If nothing else a game fighter, McGregor kept throwing punches and moving backward to give him his best chance to get some leverage on his shots. But Mayweather was smarter and faster like Mayweather always is in a boxing ring, and he kept closing the distance under McGregor’s longer reach to land a frighteningly increased number of potshots.

The last two rounds of the fight, in which referee Robert Byrd could honestly have stopped the bout in either, was simply Mayweather’s formulated plan at full throttle. Mayweather had secured McGregor to the bottom of the pool. He had filled it up with enough water to cover McGregor’s entire body, and now all he had to do in order to drown him completely was cover McGregor’s head with the water.

McGregor was visibly shaken by Mayweather’s punches in Round 9. He did his best to play coy, but Round 9 marked the first time McGregor had to grab and hold Mayweather to get his wits about him.
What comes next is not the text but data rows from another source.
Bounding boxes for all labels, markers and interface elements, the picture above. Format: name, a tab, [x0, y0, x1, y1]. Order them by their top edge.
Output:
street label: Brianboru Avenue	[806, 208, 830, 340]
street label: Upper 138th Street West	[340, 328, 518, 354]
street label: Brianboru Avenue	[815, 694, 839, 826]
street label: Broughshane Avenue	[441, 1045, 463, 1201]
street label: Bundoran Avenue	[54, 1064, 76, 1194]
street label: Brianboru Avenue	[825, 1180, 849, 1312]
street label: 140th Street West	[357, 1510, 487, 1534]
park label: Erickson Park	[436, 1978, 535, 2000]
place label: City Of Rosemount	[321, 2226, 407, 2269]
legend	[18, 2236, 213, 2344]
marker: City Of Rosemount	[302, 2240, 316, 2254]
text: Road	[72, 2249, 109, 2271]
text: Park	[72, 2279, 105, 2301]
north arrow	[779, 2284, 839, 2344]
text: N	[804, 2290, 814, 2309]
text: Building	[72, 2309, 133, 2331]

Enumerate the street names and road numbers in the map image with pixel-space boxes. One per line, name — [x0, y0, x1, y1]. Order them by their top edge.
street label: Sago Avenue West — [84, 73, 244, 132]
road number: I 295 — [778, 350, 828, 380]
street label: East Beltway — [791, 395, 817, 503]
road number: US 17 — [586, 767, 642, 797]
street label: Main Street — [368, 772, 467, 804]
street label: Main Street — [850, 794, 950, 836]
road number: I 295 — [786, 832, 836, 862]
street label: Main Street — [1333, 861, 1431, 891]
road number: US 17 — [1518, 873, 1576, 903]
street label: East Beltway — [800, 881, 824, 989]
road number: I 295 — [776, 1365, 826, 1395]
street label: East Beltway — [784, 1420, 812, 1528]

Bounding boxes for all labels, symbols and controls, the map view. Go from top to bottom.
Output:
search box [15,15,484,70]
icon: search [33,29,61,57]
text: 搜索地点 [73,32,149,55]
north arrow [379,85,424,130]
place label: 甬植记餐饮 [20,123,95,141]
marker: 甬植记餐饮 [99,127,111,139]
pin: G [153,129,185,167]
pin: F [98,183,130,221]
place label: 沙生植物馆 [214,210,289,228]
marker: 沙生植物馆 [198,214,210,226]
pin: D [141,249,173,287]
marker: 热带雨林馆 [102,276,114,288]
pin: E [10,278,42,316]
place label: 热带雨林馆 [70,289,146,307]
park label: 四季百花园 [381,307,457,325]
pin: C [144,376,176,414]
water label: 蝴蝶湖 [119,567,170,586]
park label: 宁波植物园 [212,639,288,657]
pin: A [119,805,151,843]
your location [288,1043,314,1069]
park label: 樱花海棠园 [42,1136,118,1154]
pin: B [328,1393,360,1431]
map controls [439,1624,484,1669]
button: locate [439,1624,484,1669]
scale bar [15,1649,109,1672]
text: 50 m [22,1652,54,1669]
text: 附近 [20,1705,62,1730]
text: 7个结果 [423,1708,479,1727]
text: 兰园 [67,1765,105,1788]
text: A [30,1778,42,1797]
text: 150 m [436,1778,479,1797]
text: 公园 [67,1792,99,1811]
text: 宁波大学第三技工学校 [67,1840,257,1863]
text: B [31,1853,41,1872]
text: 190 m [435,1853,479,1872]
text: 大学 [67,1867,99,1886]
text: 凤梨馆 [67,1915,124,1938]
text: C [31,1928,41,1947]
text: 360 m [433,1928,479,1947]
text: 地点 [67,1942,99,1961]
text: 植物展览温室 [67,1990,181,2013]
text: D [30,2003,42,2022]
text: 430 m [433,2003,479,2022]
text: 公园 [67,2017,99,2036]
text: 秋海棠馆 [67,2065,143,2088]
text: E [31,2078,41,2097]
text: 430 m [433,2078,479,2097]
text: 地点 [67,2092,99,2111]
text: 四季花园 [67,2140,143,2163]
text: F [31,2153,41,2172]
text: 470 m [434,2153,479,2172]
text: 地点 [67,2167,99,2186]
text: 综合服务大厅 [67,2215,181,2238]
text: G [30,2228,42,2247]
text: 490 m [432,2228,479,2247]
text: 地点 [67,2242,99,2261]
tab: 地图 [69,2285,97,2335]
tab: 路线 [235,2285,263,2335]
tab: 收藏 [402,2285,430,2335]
In Round 10, Mayweather closed the show. McGregor was beat before the bell signified a beginning of action, and Mayweather knew it. He marched forward like an army of avalanches, overwhelming McGregor with clean, hard punches that rocked McGregor’s head around as if it was on a swivel.

McGregor may not have wanted to be saved by the referee to end the fight, but he sure needed it.

“This is my last fight, ladies and gentlemen,” Mayweather said after the bout. “For sure. This is my last fight. Tonight, I chose the right dance partner to dance.”

Mayweather went on to praise McGregor’s effort and rightly so. What was supposed to be a boring, one-sided squash match instead turned into must-watch television.

McGregor enjoyed enough moments early to make the bout entertaining to watch, and while Mayweather probably could have won the fight in 50 other different ways, the fact that he chose the one that would be the most fun to watch will leave a lasting impression for years to come.

So, why did it take so long for Mayweather to stop McGregor? That’s easy. It’s because he wanted it to.